Iterate. (Yes, you probably knew this already, didn’t you?)
When faced with limited information and attractive possibilities, your goal should be to run as many small experiments as possible to validate what you know, dispel the weak assumptions you might have, and confirm the outcomes you imagine.
As you weigh and prioritize changes for the near and mid-term futures, we offer a few simple considerations to help guide your execution.
Prioritize around “Why” and not “How.” WHY leads you to think about the end result, and why the new service, initiative, or campaign actually matters. WHY is about the outcome. HOW is about the mechanics and activities required to get there.
Reframe ideas as logic questions. While leaders often feel required to speak definitively, strategizing is the time engage collaboratively, invite discussion, and encourage pitching and responding to various ideas. Instead of making a statement, ask logic questions that invite conversation with your executive team or advisers.
Instead of stating “we need a new drive up testing service,” ask “why might we offer our community drive-up testing services?” or “what benefits might our community experience if we offer this new service?”
Start new ideas on a blank canvas. Particularly when the new concept is a departure from the norm, organizations are better served to give new ideas room to breathe without the overhead and politics of past results. Service firms are powerful partners in designing, running, and evaluating new service ideas: they are generally unencumbered by your history, are solely focused on the experiment, and should have some direct experience with the type of experiment you want to run.
All organizations will learn more quickly with an experienced guide to help point out the details that matter, and explain why they do or don’t have a bearing on your objectives.
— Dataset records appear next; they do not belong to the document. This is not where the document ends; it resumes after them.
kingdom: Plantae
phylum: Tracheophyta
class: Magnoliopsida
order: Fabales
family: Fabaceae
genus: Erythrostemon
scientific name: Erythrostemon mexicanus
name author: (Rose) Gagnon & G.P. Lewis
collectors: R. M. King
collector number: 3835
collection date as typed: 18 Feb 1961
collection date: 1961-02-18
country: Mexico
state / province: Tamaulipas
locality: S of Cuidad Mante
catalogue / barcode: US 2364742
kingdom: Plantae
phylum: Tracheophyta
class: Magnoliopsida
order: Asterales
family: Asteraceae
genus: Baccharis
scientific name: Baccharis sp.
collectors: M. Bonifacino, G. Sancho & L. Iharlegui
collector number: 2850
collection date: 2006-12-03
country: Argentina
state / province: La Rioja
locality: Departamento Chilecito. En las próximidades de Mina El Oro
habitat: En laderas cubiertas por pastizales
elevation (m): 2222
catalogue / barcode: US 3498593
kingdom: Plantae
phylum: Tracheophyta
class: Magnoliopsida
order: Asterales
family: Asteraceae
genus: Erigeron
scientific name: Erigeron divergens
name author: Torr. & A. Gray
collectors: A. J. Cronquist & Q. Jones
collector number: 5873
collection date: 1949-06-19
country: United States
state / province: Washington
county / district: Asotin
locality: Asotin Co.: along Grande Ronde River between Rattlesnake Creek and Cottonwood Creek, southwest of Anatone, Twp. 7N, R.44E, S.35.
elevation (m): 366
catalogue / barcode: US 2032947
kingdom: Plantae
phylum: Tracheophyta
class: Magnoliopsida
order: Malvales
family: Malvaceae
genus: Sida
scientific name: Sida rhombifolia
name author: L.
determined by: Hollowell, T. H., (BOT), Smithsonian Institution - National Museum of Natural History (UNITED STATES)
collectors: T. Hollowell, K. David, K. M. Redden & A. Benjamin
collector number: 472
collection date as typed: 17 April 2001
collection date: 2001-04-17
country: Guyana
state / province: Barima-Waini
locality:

Keeping new ideas segmented also means they are easy to spin up, and easy to wind down if new information and insights reveal that the outcome won’t meet your expectations.
Be prepared to “kill your darlings.” This phrase, familiar among writers and creatives, means that we should simply acknowledge that not all our favorite ideas will make the final cut. While we may fall in love with an idea, an opportunity, or a new solution, we also need to recognize that timing and context matters. Today’s exciting idea can be tomorrow’s heartache. The more we can learn about the outcomes we derive from our actions, the better we can adjust and tune the offers we make available.
The simple answer is: we’re not there yet. But if we draw insights and embrace discoveries along the way, we’ll be happier and more successful when we arrive.